The Petasis reagent, named after Nicos A. Petasis, is an organotitanium compound with the formula Cp_{2}Ti(CH_{3})_{2}. It is an orange-colored solid.

==Preparation and use==
The Petasis reagent is prepared by the salt metathesis reaction of methylmagnesium chloride or methyllithium with titanocene dichloride:

 Cp_{2}TiCl_{2} + 2 CH_{3}MgCl → Cp_{2}Ti(CH_{3})_{2} + 2 MgCl_{2}

This compound is used for the transformation of carbonyl groups to terminal alkenes. It exhibits similar reactivity to the Tebbe reagent and Wittig reaction. Unlike the Wittig reaction, the Petasis reagent can react with a wide range of aldehydes, ketones and esters. The Petasis reagent is also very air stable, and is commonly used in solution with toluene or THF.
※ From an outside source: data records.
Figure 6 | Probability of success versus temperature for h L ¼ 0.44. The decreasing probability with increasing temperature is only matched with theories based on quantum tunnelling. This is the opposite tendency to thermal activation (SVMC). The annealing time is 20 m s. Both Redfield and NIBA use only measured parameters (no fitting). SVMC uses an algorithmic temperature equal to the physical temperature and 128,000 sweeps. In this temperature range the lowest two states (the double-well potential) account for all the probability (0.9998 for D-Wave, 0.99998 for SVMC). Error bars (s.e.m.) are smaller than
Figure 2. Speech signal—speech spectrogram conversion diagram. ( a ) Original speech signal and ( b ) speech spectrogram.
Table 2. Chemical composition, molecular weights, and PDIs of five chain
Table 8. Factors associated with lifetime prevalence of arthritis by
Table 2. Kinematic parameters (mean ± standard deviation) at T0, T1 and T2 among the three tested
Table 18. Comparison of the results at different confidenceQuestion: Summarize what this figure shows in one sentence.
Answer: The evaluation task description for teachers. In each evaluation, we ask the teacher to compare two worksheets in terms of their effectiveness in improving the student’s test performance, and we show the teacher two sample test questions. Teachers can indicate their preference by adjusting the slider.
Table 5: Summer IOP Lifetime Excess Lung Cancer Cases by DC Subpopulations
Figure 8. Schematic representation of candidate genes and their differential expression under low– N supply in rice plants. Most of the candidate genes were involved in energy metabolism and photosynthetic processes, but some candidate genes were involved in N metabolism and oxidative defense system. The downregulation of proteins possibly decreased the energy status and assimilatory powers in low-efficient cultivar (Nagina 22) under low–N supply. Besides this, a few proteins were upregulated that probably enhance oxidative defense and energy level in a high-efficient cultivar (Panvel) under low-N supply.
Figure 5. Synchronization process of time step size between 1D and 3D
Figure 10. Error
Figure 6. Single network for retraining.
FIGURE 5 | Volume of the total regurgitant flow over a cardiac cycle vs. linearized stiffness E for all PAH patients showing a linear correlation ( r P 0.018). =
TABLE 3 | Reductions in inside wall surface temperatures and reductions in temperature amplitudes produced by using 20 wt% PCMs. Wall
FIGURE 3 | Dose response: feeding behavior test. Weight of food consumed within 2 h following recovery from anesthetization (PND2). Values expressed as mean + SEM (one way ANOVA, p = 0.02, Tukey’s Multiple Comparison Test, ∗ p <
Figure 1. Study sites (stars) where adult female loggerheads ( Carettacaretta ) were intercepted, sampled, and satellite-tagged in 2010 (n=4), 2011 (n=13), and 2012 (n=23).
The Tebbe reagent and the Petasis reagent share a similar reaction mechanism. The active olefinating reagent, Cp_{2}TiCH_{2}, is generated in situ upon heating. With the organic carbonyl, this titanium carbene forms a four membered oxatitanacyclobutane that releases the terminal alkene.

In contrast to the Tebbe reagent, homologs of the Petasis reagent are relatively easy to prepare by using the corresponding alkyllithium instead of methyllithium, allowing the conversion of carbonyl groups to alkylidenes.